The data are still unusual, but obviously it’s not implausible that a dealership would specialize in trucks. That’s the key difference here.

I suppose the same ambiguity about “equivalent” is there, it could be that the dealership wants to compare campaigns that are “equivalent in targeting”, i.e. targeted in the same manner principally at truck buyers to generate a similar proportion of truck vs car sales. After all, you haven’t said what the two campaigns cost - the second one could cost half as much, it could be an expensive TV campaign vs a cheap radio campaign. But here I think that interpretation seems less likely. And since the metric for a business is obviously money, the more natural interpretation is that the question is probably asking about the total value that each campaign would generate in sales. In real life, I would still check exactly what the question meant.

Perhaps this would be a clearer way to present the question intended in the video, but I’m not sure that testing whether people do or do not see ambiguity in the word “equivalent” is suppoed to be the point of a CRT test. Any uncertainty about the answer seems to hinge on that ambiguity.

Yes, I agree. Our knowledge that businesses operate to make money makes the use of “equivalent” in Boink’s example much less ambiguous than that in the OP.

I don’t know about that. There’s nothing in the term “equivalent” that requires it concern money. Perhaps it the dealership only receives one car for some number of trucks it receives, then the equivalence is going to be a ratio.

And even if it does mean money, is equivalence defined in sales, profit, after-sales revenue (maintenance and repair), or other financial measures?

In fact, in the real world, using the term “equivalent” with no modifiers or context indicates poor cognitive reasoning power on the part of the questioner.

Just to note that I edited my post quite a bit, and I think you posted “I agree” halfway through. I’m not sure if you actually agree with the way I eventually wrote it!

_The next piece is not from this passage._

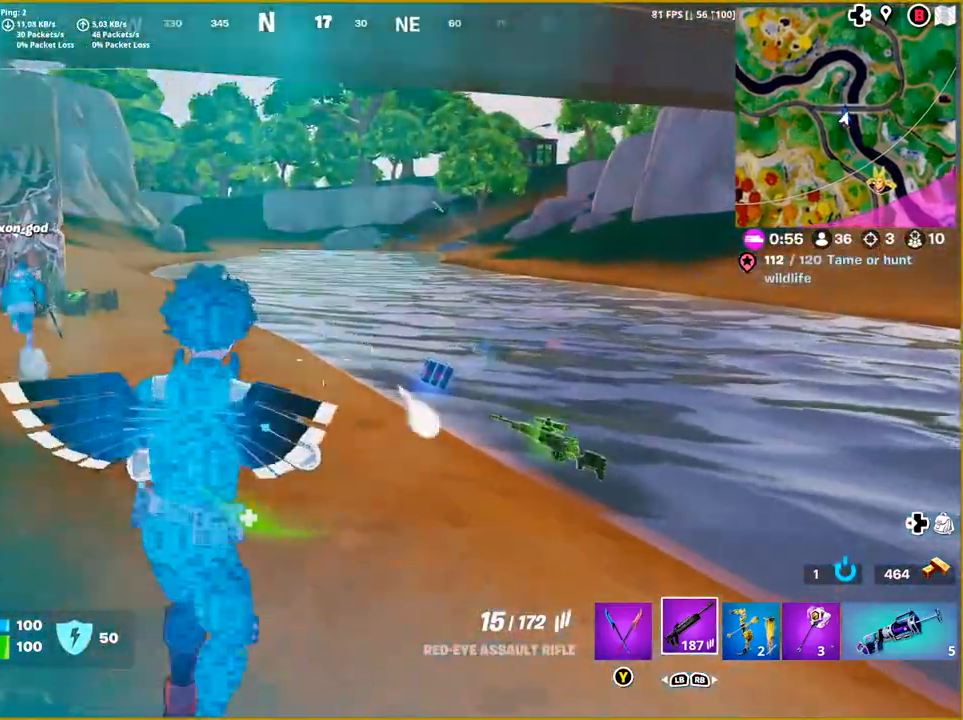
{"buttons": [], "left_stick": "up", "right_stick": "left", "events": [[100, "left_stick", "up"]]}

Yes, the issue is that the word “equivalent” is undefined, at least the way the OP stated it. (Maybe the video is clearer.). When I saw the problem, I immediately assumed “equivalent” meant “make them have the same ratio”, in which case the answer is indeed 8. It never even occurred to me that it might mean “make them have the same degree of danger” until I started reading this thread.

I don’t think that assumption is as natural the way the problem is stated in the video (“they’ve got two different possibilities for the road layout and they’re trying to figure out which one is going to cause the fewest accidents”) as it is the way the OP reformulated it (“There is a junction A where 2000 major accidents occur and 16 minor accidents. Another junction B has 1000 major accidents occur”).